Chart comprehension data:
****************

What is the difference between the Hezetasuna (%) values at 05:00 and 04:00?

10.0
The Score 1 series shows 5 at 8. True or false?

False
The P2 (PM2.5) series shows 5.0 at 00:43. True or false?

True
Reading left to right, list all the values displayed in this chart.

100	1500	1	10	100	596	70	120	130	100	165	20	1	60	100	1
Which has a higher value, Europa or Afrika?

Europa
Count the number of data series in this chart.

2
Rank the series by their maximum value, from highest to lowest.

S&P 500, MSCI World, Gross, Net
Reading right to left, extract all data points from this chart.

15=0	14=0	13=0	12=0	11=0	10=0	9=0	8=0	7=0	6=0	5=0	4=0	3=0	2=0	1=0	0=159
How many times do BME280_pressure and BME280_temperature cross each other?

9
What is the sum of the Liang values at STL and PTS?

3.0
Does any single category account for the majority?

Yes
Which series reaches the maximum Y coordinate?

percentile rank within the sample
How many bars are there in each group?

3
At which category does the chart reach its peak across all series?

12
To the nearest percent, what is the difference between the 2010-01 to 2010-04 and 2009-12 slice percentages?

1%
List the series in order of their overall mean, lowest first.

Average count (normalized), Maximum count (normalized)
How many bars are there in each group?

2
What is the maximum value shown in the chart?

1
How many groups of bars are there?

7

****************

**The task**
Can you reproduce, word for word, the stretch of the material above from its start through the line containing "What is the sum"?

**Task output**
What is the difference between the Hezetasuna (%) values at 05:00 and 04:00?

10.0
The Score 1 series shows 5 at 8. True or false?

False
The P2 (PM2.5) series shows 5.0 at 00:43. True or false?

True
Reading left to right, list all the values displayed in this chart.

100	1500	1	10	100	596	70	120	130	100	165	20	1	60	100	1
Which has a higher value, Europa or Afrika?

Europa
Count the number of data series in this chart.

2
Rank the series by their maximum value, from highest to lowest.

S&P 500, MSCI World, Gross, Net
Reading right to left, extract all data points from this chart.

15=0	14=0	13=0	12=0	11=0	10=0	9=0	8=0	7=0	6=0	5=0	4=0	3=0	2=0	1=0	0=159
How many times do BME280_pressure and BME280_temperature cross each other?

9
What is the sum of the Liang values at STL and PTS?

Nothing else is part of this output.